= Beginning of Section =

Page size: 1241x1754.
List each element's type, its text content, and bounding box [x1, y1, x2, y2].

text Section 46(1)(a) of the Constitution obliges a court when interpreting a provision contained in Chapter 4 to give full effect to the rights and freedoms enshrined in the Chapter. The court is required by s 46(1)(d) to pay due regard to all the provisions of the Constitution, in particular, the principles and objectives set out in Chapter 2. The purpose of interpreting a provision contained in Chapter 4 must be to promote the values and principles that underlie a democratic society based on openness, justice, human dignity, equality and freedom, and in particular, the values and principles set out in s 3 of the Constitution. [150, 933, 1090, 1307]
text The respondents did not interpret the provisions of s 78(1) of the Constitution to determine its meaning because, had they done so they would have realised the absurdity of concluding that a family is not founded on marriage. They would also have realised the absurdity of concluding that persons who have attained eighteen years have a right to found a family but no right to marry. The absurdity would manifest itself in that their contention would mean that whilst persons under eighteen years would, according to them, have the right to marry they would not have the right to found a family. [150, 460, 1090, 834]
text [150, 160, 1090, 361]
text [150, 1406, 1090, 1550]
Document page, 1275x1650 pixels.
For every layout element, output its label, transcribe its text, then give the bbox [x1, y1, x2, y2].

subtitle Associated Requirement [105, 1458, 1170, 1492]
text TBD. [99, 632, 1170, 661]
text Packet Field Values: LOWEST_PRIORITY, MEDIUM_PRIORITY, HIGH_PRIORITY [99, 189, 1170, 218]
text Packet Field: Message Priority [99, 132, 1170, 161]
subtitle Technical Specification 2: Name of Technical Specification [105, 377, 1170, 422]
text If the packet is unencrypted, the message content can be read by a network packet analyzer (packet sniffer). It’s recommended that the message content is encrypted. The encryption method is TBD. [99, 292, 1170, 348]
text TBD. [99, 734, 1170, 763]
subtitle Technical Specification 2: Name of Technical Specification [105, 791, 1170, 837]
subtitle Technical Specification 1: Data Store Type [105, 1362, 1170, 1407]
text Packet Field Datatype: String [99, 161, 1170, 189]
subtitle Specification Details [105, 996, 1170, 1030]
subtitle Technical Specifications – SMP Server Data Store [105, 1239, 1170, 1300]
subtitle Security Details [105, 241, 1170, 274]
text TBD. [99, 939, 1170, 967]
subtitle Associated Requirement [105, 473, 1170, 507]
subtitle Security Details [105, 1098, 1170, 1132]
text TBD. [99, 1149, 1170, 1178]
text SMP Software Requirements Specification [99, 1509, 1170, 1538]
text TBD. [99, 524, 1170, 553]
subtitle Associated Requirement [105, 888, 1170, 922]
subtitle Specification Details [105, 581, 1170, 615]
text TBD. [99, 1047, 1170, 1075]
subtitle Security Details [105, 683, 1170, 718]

= End of Section =

§ **About this task**
From the records above, copy each line in which the string "element" occurs.

§ **Solved problem**
List each element's type, its text content, and bounding box [x1, y1, x2, y2].
For every layout element, output its label, transcribe its text, then give the bbox [x1, y1, x2, y2].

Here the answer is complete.